▸ **TEXTE DE LA PAGE**:
Vendre un appartement des années 70 à Cannes : la checklist des diagnostics
Les copropriétés cannoises des années 60 et 70 concentrent, à elles seules, presque tous les diagnostics du code de la construction. Bonne nouvelle : avec un peu de méthode, le dossier se boucle en une seule visite. Voici l'ordre logique et les pièges les plus fréquents.
1. Vérifier la date du permis de construire
Tout part de là. Un permis délivré avant le 1er juillet 1997 déclenche l'état d'amiante ; une construction avant 1949 déclenche le constat de risque d'exposition au plomb. Un immeuble de 1972 relève donc de l'amiante mais pas du plomb — sauf si des peintures anciennes ont été rapportées.
2. L'amiante : où on la trouve vraiment
Dans les logements de cette époque, les matériaux amiantés les plus fréquents sont les dalles de sol vinyle-amiante et leur colle noire, les conduits en fibro-ciment, les enduits et flocages de gaines techniques, ainsi que les joints de chaudière. Le repérage s'effectue sur les parties visibles et accessibles ; les prélèvements sont analysés en laboratoire accrédité.
Piège classique : la présence d'amiante n'interdit pas la vente et n'oblige pas à des travaux si le matériau est en bon état. Ce qui compte, c'est la traçabilité et l'information de l'acquéreur.
3. Électricité et gaz : les installations de plus de 15 ans
Dans un immeuble des années 70 non rénové, les anomalies récurrentes sont l'absence de liaison équipotentielle dans la salle de bains, un tableau sans dispositif différentiel 30 mA, et des conducteurs sans protection mécanique. Ces constats n'empêchent pas la vente, mais ils pèsent dans la négociation : mieux vaut les connaître avant de fixer un prix.

▸ **CONSIGNE 1**:
D'après la checklist sur la vente d'un appartement des années 70 à Cannes, avant quelle date un permis de construire doit-il avoir été délivré pour déclencher l'état d'amiante ?
▸ **CONSIGNE 2**:
Traduisez en anglais cette phrase de la checklist sur la vente d'un appartement des années 70 à Cannes : « Piège classique : la présence d'amiante n'interdit pas la vente et n'oblige pas à des travaux si le matériau est en bon état. »
▸ **CONSIGNE 3**:
Poursuivez la checklist des diagnostics pour la vente d'un appartement des années 70 à Cannes à partir de sa dernière phrase.

(Éléments enregistrés)
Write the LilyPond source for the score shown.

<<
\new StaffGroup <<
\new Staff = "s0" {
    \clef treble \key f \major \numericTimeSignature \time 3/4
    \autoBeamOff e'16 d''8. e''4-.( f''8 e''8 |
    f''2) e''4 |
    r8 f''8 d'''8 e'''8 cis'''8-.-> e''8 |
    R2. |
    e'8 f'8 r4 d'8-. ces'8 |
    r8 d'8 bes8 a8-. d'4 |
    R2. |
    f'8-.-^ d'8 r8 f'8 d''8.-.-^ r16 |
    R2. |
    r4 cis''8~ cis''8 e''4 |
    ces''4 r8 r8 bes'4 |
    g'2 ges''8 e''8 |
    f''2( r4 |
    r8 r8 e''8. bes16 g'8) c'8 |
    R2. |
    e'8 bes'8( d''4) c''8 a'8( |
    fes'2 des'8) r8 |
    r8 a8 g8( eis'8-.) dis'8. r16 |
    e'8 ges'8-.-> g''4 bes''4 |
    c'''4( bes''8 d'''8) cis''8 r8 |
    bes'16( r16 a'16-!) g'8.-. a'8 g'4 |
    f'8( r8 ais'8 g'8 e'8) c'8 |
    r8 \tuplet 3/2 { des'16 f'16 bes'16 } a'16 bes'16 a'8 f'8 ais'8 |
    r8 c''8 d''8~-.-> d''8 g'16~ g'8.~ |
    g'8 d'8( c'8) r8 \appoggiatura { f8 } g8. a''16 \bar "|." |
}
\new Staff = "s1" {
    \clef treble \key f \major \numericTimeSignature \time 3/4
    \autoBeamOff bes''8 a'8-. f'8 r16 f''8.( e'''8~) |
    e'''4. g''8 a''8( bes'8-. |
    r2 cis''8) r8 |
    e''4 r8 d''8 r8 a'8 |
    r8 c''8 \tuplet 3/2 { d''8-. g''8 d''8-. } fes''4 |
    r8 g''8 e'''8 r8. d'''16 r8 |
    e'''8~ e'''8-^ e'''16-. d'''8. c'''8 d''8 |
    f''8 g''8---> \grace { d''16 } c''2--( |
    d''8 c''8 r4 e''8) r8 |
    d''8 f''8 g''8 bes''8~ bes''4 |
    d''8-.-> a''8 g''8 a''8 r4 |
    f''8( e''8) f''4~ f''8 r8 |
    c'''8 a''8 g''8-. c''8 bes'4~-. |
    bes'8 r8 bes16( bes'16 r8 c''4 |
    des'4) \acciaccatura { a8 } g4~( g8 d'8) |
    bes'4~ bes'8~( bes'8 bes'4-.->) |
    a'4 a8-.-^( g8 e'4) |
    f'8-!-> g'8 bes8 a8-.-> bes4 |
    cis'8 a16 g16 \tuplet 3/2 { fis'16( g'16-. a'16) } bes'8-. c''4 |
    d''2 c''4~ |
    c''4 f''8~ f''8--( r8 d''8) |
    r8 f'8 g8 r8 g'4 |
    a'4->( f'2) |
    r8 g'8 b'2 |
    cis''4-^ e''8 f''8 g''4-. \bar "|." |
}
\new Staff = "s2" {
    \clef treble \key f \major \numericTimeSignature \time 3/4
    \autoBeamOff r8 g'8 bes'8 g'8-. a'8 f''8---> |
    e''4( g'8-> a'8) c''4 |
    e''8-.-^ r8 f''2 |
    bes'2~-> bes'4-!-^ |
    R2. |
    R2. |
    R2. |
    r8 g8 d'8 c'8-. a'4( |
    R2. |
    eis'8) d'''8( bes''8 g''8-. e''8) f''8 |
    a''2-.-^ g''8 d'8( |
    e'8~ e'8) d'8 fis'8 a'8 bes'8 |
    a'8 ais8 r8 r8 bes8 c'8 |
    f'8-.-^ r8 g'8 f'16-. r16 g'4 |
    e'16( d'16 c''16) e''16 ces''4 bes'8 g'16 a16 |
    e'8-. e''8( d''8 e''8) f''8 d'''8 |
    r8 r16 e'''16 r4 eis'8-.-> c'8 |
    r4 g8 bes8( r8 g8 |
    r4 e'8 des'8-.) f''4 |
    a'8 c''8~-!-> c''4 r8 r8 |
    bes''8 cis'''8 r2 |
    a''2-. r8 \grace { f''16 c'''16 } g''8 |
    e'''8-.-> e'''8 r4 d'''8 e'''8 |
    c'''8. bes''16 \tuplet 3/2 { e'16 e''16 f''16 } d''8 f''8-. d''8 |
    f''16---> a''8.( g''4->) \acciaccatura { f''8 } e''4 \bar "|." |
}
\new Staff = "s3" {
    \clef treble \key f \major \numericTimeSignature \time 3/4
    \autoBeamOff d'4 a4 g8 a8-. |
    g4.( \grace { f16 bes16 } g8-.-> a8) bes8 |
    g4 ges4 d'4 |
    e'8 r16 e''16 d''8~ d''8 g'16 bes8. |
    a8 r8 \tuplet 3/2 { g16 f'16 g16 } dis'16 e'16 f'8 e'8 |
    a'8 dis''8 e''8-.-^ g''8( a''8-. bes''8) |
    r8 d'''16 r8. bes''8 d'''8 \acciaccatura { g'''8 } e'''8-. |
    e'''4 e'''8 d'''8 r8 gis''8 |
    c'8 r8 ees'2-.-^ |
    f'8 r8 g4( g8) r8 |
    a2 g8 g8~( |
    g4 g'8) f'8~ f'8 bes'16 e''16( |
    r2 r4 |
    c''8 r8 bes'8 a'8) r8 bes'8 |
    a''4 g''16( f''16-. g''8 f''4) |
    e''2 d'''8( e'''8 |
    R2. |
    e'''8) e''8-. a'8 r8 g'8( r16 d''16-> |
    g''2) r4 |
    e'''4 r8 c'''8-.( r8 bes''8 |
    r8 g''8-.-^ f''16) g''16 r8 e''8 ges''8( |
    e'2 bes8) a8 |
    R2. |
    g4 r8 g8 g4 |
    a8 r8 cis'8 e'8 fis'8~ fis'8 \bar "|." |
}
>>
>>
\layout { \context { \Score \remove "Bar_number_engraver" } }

▸ **RÉSULTAT 1**:
Avant le 1er juillet 1997.

▸ **RÉSULTAT 2**:
Classic pitfall: the presence of asbestos does not prohibit the sale and does not require any work if the material is in good condition.

▸ **RÉSULTAT 3**:
4. Le mesurage Loi Carrez, à ne pas bâcler
En copropriété, la surface privative doit figurer dans l'acte. Une erreur supérieure à 5 % ouvre droit à une réduction de prix proportionnelle, réclamable pendant un an après la signature. Les loggias fermées, les mezzanines de faible hauteur et les combles aménagés sont les sources d'erreur les plus fréquentes sur le littoral.
5. Les documents de copropriété à réunir en parallèle
Pendant que le diagnostiqueur intervient, rassemblez les trois derniers procès-verbaux d'assemblée générale, le carnet d'entretien, le règlement de copropriété et le montant des charges. Ces pièces sont exigées au compromis : les avoir prêtes évite de perdre deux à trois semaines.
L'ordre optimal
Faites réaliser l'ensemble du dossier de diagnostic technique en une seule intervention, avant la mise en ligne de l'annonce. Vous obtenez l'étiquette énergie exigée par les portails immobiliers, vous sécurisez la surface annoncée, et vous abordez les visites avec un dossier complet — un signal de sérieux qui accélère nettement les ventes.
Questions fréquentes
Qui paie les diagnostics : le vendeur ou l'acquéreur ?
Le vendeur. Ils sont annexés à la promesse puis à l'acte authentique.
Combien de temps sont valables les diagnostics ?
DPE 10 ans, amiante et Carrez sans limite si négatifs ou inchangés, électricité et gaz 3 ans, plomb 1 an si positif, termites 6 mois, ERP 6 mois.